[Collected data]

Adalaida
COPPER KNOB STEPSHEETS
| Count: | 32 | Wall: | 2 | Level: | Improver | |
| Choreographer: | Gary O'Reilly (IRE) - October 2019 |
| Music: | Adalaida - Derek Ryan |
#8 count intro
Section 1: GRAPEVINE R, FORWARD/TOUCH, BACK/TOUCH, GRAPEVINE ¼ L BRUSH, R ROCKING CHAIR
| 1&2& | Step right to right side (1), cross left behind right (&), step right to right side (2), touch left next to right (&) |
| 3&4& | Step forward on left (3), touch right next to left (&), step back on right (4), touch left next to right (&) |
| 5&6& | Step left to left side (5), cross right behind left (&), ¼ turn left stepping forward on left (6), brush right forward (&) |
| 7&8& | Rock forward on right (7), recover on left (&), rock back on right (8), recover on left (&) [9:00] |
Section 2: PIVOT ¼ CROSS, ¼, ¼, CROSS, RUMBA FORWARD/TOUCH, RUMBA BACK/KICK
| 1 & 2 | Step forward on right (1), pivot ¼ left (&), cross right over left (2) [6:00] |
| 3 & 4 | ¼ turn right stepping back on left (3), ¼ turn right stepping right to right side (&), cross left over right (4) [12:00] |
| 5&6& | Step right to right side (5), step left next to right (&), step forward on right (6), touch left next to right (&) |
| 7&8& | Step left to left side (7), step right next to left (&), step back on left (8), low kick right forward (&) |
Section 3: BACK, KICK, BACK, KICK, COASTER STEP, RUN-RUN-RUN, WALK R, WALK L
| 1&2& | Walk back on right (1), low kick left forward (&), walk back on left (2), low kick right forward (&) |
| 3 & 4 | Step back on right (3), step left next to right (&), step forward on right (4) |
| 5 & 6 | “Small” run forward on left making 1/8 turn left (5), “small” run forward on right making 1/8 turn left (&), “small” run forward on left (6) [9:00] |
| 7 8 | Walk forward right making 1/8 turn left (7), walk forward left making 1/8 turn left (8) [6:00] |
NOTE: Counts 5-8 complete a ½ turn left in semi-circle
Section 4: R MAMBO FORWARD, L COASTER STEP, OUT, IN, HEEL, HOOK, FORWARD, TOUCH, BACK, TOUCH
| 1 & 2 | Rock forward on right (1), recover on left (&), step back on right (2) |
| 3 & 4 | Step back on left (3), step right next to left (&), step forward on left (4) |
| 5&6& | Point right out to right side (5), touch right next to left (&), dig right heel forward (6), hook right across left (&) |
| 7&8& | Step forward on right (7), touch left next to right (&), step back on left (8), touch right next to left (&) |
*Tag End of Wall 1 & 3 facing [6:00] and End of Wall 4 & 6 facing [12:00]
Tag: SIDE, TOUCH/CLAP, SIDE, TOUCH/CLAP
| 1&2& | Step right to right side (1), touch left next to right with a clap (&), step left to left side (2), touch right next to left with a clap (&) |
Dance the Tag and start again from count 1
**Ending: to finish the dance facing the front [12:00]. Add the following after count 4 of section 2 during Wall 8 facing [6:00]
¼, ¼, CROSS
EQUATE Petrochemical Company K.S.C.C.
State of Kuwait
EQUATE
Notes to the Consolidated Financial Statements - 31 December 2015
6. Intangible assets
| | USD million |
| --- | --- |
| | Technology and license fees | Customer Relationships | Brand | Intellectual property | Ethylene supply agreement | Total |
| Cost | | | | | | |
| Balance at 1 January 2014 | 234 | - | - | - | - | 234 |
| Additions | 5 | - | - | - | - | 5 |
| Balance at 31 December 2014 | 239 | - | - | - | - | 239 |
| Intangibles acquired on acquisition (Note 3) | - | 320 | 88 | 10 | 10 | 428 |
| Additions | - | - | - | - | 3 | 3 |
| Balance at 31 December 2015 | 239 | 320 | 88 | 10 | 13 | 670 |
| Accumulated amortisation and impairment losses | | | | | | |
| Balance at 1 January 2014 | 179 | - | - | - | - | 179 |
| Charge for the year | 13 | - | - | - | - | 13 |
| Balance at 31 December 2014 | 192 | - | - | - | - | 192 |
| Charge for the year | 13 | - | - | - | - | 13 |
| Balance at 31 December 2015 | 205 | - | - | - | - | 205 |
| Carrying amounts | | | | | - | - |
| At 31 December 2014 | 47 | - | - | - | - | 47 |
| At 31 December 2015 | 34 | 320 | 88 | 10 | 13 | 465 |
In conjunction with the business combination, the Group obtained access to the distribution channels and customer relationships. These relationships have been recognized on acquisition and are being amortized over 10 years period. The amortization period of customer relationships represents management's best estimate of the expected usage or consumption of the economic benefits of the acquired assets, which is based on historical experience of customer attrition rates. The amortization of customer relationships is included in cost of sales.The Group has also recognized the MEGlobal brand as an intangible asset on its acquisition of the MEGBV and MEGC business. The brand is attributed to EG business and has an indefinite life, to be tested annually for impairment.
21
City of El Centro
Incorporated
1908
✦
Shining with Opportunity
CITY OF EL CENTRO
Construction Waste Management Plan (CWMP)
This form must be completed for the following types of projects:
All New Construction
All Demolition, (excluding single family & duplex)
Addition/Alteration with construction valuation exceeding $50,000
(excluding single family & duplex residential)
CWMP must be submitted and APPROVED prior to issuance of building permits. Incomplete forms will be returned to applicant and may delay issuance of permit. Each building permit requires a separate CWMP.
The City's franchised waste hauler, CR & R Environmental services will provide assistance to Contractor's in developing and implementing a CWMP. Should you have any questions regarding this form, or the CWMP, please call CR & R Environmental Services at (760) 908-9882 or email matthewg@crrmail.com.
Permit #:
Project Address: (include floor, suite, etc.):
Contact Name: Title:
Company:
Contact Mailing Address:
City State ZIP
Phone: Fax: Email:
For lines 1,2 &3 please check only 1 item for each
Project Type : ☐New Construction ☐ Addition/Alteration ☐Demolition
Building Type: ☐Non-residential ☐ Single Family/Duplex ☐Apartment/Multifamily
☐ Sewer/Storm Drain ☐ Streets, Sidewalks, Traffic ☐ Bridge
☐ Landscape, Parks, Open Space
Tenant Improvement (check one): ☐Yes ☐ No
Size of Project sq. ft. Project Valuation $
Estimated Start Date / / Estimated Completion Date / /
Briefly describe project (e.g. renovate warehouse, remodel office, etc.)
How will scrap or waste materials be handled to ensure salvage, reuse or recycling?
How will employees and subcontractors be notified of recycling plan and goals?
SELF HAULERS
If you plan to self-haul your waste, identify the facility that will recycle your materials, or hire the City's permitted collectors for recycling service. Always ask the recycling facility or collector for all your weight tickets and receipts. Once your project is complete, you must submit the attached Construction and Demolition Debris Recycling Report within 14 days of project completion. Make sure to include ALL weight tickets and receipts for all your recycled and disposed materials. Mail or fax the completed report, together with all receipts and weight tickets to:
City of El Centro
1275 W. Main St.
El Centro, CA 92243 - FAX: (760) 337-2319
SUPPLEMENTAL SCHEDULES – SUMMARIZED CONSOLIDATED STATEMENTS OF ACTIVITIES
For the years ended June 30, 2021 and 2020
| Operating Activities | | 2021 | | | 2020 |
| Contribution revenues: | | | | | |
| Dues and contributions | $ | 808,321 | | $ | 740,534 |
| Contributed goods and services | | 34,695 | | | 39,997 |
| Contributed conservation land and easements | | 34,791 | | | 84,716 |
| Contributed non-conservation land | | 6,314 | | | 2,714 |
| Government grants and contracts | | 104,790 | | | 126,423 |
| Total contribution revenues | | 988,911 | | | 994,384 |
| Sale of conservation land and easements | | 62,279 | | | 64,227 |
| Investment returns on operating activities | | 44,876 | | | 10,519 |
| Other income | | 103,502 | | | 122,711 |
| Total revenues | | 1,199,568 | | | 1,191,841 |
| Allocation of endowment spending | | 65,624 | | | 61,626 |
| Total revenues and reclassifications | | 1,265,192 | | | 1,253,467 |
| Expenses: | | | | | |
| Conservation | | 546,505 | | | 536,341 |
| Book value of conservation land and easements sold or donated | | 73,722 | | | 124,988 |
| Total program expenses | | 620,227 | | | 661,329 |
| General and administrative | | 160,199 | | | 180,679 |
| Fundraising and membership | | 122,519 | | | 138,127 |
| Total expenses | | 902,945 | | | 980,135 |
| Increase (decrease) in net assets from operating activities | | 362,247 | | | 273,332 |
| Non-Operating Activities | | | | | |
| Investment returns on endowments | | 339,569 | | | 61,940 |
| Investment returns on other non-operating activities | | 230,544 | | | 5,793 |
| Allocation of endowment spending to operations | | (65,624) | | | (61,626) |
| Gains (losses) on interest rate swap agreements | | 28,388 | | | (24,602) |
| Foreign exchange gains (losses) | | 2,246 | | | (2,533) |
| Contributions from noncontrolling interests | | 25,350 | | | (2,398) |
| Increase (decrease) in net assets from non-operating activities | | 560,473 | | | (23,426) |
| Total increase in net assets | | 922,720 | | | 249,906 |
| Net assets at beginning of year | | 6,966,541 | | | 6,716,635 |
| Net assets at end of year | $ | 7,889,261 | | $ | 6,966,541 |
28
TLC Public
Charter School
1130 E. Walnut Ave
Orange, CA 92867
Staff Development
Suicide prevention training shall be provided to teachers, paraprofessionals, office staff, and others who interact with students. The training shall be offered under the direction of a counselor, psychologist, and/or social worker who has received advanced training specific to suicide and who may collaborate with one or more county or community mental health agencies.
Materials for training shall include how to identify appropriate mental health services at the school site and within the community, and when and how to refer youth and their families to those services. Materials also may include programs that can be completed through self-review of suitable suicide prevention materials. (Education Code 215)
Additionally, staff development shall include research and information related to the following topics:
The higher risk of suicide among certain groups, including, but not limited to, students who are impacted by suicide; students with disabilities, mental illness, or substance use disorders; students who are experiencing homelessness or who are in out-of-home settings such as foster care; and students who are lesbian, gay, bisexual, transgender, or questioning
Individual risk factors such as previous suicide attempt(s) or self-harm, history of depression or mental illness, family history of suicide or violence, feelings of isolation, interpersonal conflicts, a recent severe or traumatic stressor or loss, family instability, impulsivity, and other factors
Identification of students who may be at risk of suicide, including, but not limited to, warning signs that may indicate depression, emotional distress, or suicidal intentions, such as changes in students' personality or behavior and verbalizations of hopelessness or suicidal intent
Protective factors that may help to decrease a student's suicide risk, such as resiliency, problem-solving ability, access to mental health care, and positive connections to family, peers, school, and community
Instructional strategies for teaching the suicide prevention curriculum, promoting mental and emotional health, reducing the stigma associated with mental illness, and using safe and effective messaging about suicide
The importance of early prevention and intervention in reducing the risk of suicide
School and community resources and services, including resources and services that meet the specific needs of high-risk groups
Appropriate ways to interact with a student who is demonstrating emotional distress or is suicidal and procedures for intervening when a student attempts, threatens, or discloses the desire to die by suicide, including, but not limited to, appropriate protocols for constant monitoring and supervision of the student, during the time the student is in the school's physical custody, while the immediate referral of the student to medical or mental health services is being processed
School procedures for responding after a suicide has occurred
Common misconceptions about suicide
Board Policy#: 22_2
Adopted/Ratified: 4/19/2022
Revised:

* _AIM OF THE EXERCISE_:
Using the records above, repeat exactly the lines from the first one through the line with "(2), touch left next to right (&) |".

* _ANSWER TO THE EXERCISE_:
Adalaida
COPPER KNOB STEPSHEETS
| Count: | 32 | Wall: | 2 | Level: | Improver | |
| Choreographer: | Gary O'Reilly (IRE) - October 2019 |
| Music: | Adalaida - Derek Ryan |
#8 count intro
Section 1: GRAPEVINE R, FORWARD/TOUCH, BACK/TOUCH, GRAPEVINE ¼ L BRUSH, R ROCKING CHAIR
| 1&2& | Step right to right side (1), cross left behind right (&), step right to right side (2), touch left next to right (&) |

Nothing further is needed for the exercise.